![]() |
Motor kayışları |
- Bir kasnak, makara veya dişli de oluşan dönme gücünü başka bir kasnağa aktarmak amacıyla kullanılan ve iki kasnak arasına gerilen araç: Motor v kayışı. Motorun kayışı koptuğu için yerine kadın çorabı bağlanmış.
- Kemer: Pantolonun kayışını sıktı.
- Bağlamak, tutmak, sıkmak vb. işlerde kullanılan dar ve uzun kösele dilimi: Şapkası yere düşmüş, yakası yırtılmış, kılıcının kayışı kopmuştu. (Ö. Seyfettin)
- Ustura bilenen cilalı kösele: Berber usturayı kayışa sürmeye başladı, konuşmaya da tabi. (M. Adıbeş)
Kayış ile ilgili deyimler ve anlamları
İçinde "kayış" kelimesi geçen deyimler, açıklamaları ve örnek cümleler:
- Kayış gibi:
- Sert: Simit kayış gibi olmuş.
- Kara, siyah.
- Çok kirli: Kayış gibi çamaşır.
- (birini) Kayışa çekmek: (argo) Aldatmak, tongaya getirmek, kandırmak: O da kayışa çekmek için komşusunun oğlunu seçmiş.
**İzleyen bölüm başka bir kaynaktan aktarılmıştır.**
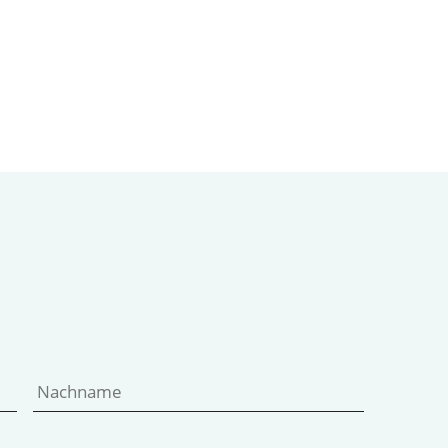
Vorname
Nachname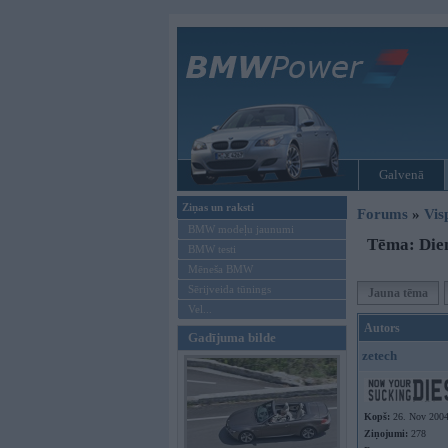
Galvenā
Ziņas un raksti
Forums
»
Vis
BMW modeļu jaunumi
Tēma: Dien
BMW testi
Mēneša BMW
Sērijveida tūnings
Jauna tēma
Vel...
Autors
Gadījuma bilde
zetech
Kopš:
26. Nov 200
Ziņojumi:
278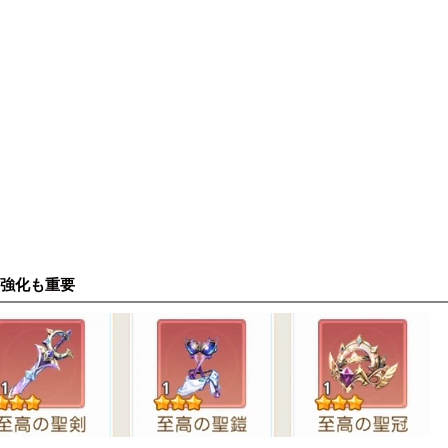
強化も重要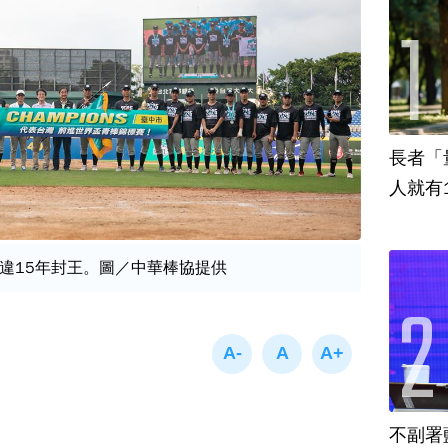
長者「
人就有
違15年封王。圖／中華棒協提供
不副署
- (birinin) Kayış kopmak: (mecazi) Ne yapacağını bilememek, sağlıklı düşünememek: İşimiz biter bitmez bu yine söylenmeye başlayınca bende artık kayış koptu, bir saat de ben söylendim. (S. Ünlüönen)
- Usturayı kayışa çekmek: Usturanın kılağısını almak için berber kayışına sürtmek: Berber usturayı kayışa çekerek güzelce bilemiş.
Kayış ile ilgili atasözleri ve anlamları
İçinde "kayış" sözcüğü geçen atasözleri ve açıklamaları:
- Kayış bilir kotan ne çeker: Ağır bir işin ne kadar güç yapıldığını ancak o işin yapılmasında aracı olan, emeği geçen bilir (kotan: Toprağı işlemekte kullanılan bir tarım aracı, büyük pulluk).
- Aklı olmayana neylesin sakal, kayışı tarladan götürür çakal: Dış görünüşün akıl ve zekâ için bir gösterge olmadığını ifade eder. Akılsız kişi, ne kadar olgun veya saygın görünse de hilekâr ve kurnaz kişiler tarafından kolayca kandırılır.
- Belinde bir tek tabancası var, boynu kayıştan görünmez: Kişinin sahip olduğu küçük bir şeyi fazlasıyla abarttığını ve gereğinden fazla gösteriş yaptığını ifade eder. Elindeki imkânlar sınırlı olsa da bunu büyük bir meziyet gibi sunmaya çalışan kişileri tanımlamak için kullanılır.